“With all these new programs we are hoping to help our local businesses bridge the gap as we try to get through this,” Mayor Jim Strickland said, announcing special help for small businesses. (Screen capture)

The City of Memphis has created a pair of micro-loan programs to assist local businesses negatively impacted by the COVID-19 pandemic.

The loans are intended to serve a wide-range of businesses by providing funding relief for rent, payroll and expenses.

“The impacts of COVID-19 have been felt by everyone, but our small businesses have been hit the hardest by this pandemic,” Mayor Jim Strickland said Monday, during the COVID-19 Joint Task Force press briefing.

“We know business owners firsthand whose life savings are in a business that is teetering right now. So, if we can fill that gap to allow them to pay bills and make payroll, that’s what we are trying to do.”

In March, the U.S. Small Business Administration (SBA) announced it would offer low-interest federal disaster loans for working capital to Tennessee small businesses that have suffered substantial economic injury as a result of the coronavirus pandemic. Some business owners have since been denied assistance.

According to the SBA’s website, eligibility for the Economic Injury Disaster Loans is based on the business’ financial impact related to COVID-19. The interest rate is 3.75 percent for small businesses and 2.75 percent for private nonprofit organizations.

“In general, the federal government has so much more money than we do on a local level to support businesses, and I have no doubt that they will be able to support many of our local businesses,” Strickland said. “But these micro-loans are just to fill the gap of those businesses who have been turned down by the SBA program.”
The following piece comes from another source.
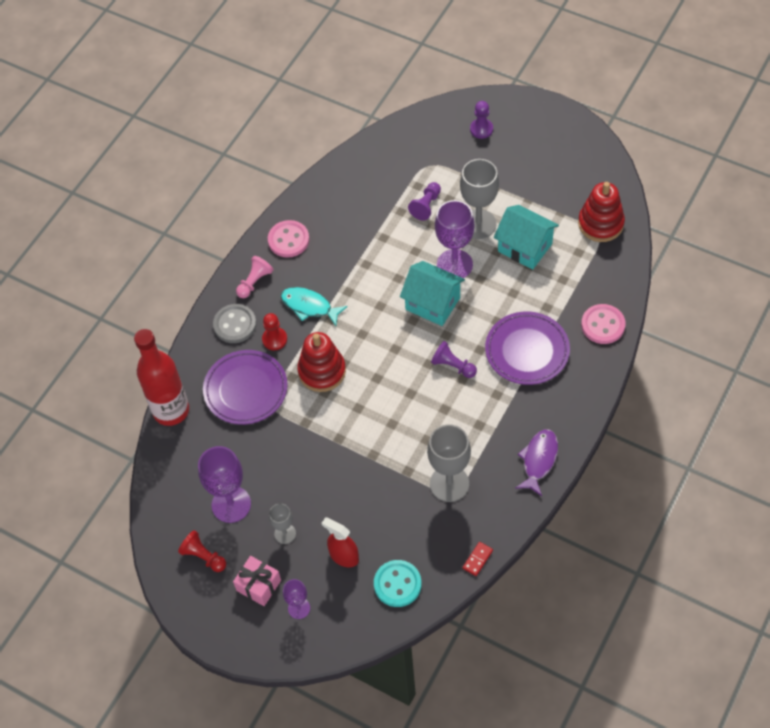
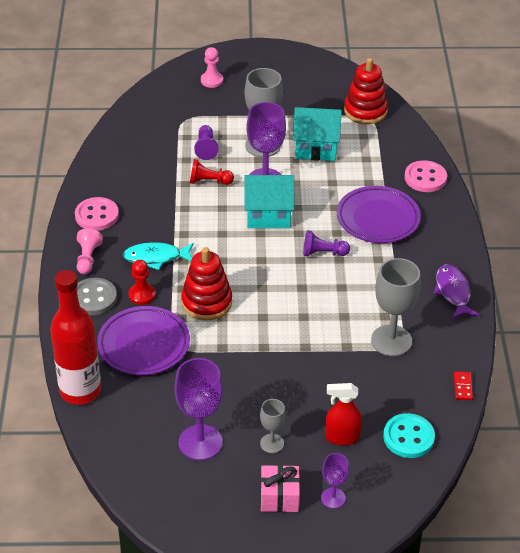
camera: 35 degrees left, 15 degrees down
red pawn [178,530,226,572] -> red pawn moved to [190,159,234,185]
purple pawn [470,101,493,139] -> pink pawn [201,47,223,88]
The first micro-loan is the Small Business Resiliency (SBR) Fund. It is a collaboration between the city’s Office of Business Diversity Compliance and the Division of Housing and Community Development. The fund will offer loans between $5,000 to $35,000, with repayment delayed for 90 days.

To qualify, the business must have been previously denied an SBA loan, be located in a distressed community in the city, and must have been in business for at least three years. Certification with the city’s Office of Business Diversity and Compliance is required.
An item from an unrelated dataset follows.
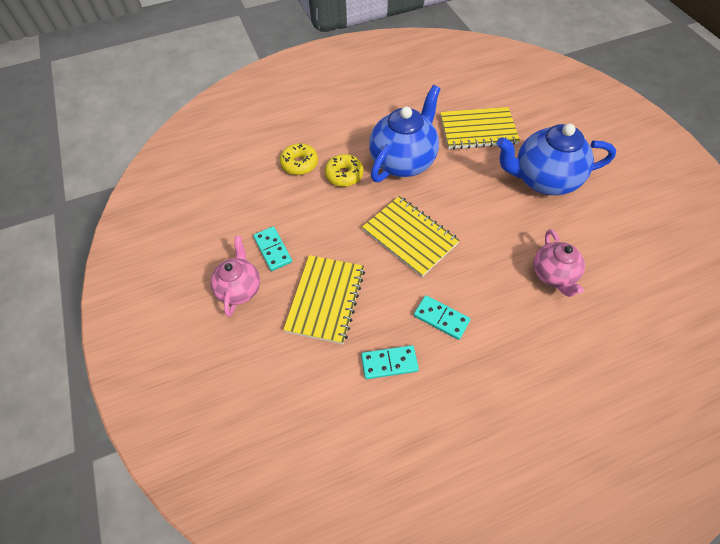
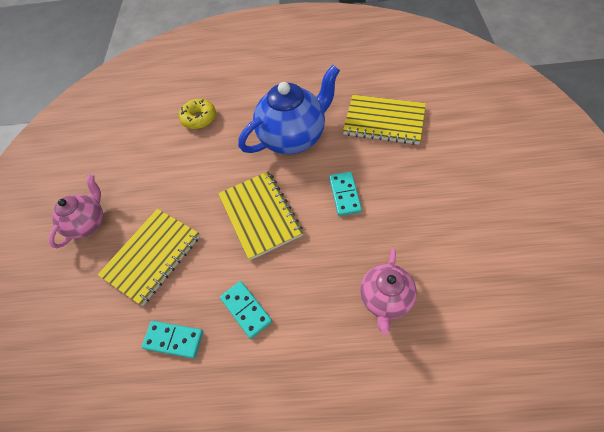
camera: 25 degrees right, 0 degrees up
turquoise domino [253,226,292,271] -> turquoise domino moved to [329,172,362,216]
yellow donut [325,154,363,187] -> none
blue teapot [496,124,616,195] -> none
The second micro-loan, the Economic Hardship Emergency (EHE), will offer loans of $2,000 to $5,000, with no interest for six months. To qualify, businesses and owners must be within Memphis, with less than $1 million in annual revenue and must have been in business for at least three years. Certification with the city’s Office of Business Diversity is also required.

Strickland also announced a joint city-county program. The Neighborhood Emergency Economic Development (NEED) is run by EDGE and subject to the board’s approval. The program offers loans between $5,000 and $10,000 to businesses that remain open, with at least a 25% reduction in revenue, and a plan to stay open for 90 days; and $5,000 for businesses that are temporarily closed due to the impact of COVID-19, but have a plan to reopen within 90 days.

To qualify, businesses must also be located in the New Market Tax Credit Zones and have revenue of less than $1 million.

“With all these new programs we are hoping to help our local businesses bridge the gap as we try to get through this,” Strickland said.

Applications for the city’s Economic Hardship Emergency Loan Fund open April 14. The Small Business Resiliency Loan fund will begin accepting applications in early May. Business owners should visit the Office of Diversity and Compliance’s website to apply.